# Offshore fly fishing action Monday



## Chris V (Oct 18, 2007)

I didn't just flyfish, but that was the main means. Thought I should post a link in this section
http://www.pensacolafishingforum.com/f34/fun-solo-outing-monday-ob-238969/#post1909289


----------



## Kim (Aug 5, 2008)

Great report and pic Chris.


----------



## CaptHarry (Oct 13, 2007)

Nice :thumbsup:

Got on them Mahi last Saturday on the beach. (non fly, they were moving fast, and hanging on the boat they got wise)
Hmmmmmmmmm, tacos!!!


----------



## Chris V (Oct 18, 2007)

I see the timeline Harry; fish on line, fish in pan, fish in your mouth......

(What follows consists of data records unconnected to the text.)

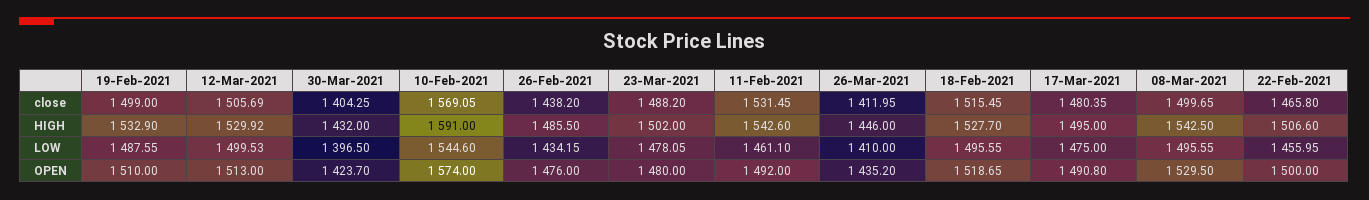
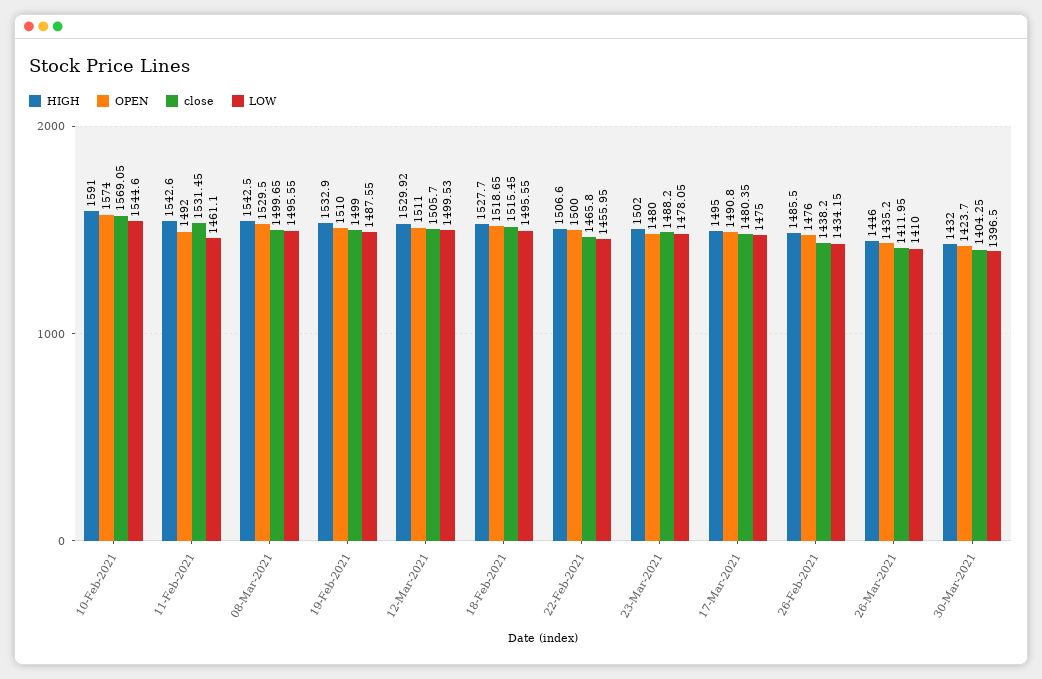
  {
    "close": {
      "19-Feb-2021": 1499,
-     "12-Mar-2021": 1505.69,
+     "12-Mar-2021": 1505.7,
      "30-Mar-2021": 1404.25,
      "10-Feb-2021": 1569.05,
      "26-Feb-2021": 1438.2,
      "23-Mar-2021": 1488.2,
      "11-Feb-2021": 1531.45,
      "26-Mar-2021": 1411.95,
      "18-Feb-2021": 1515.45,
      "17-Mar-2021": 1480.35,
      "08-Mar-2021": 1499.65,
      "22-Feb-2021": 1465.8
    },
    "HIGH": {
      "19-Feb-2021": 1532.9,
      "12-Mar-2021": 1529.92,
      "30-Mar-2021": 1432,
      "10-Feb-2021": 1591,
      "26-Feb-2021": 1485.5,
      "23-Mar-2021": 1502,
      "11-Feb-2021": 1542.6,
      "26-Mar-2021": 1446,
      "18-Feb-2021": 1527.7,
      "17-Mar-2021": 1495,
      "08-Mar-2021": 1542.5,
      "22-Feb-2021": 1506.6
    },
    "LOW": {
      "19-Feb-2021": 1487.55,
      "12-Mar-2021": 1499.53,
      "30-Mar-2021": 1396.5,
      "10-Feb-2021": 1544.6,
      "26-Feb-2021": 1434.15,
      "23-Mar-2021": 1478.05,
      "11-Feb-2021": 1461.1,
      "26-Mar-2021": 1410,
      "18-Feb-2021": 1495.55,
      "17-Mar-2021": 1475,
      "08-Mar-2021": 1495.55,
      "22-Feb-2021": 1455.95
    },
    "OPEN": {
      "19-Feb-2021": 1510,
-     "12-Mar-2021": 1513,
+     "12-Mar-2021": 1511,
      "30-Mar-2021": 1423.7,
      "10-Feb-2021": 1574,
      "26-Feb-2021": 1476,
      "23-Mar-2021": 1480,
      "11-Feb-2021": 1492,
      "26-Mar-2021": 1435.2,
      "18-Feb-2021": 1518.65,
      "17-Mar-2021": 1490.8,
      "08-Mar-2021": 1529.5,
      "22-Feb-2021": 1500
    }
  }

please do not show the next step


----------



## wtbfishin (Dec 2, 2011)

Chris V said:


> I see the timeline Harry; fish on line, fish in pan, fish in your mouth......
> 
> please do not show the next step


I second that!!


----------



## CaptHarry (Oct 13, 2007)

Chris V said:


> please do not show the next step


:lol::lol:
Spoiler Alert: Not Going To Happen :no:
L8, Harry


----------



## kanaka (Oct 3, 2007)

Nice shoes. :thumbup1:


----------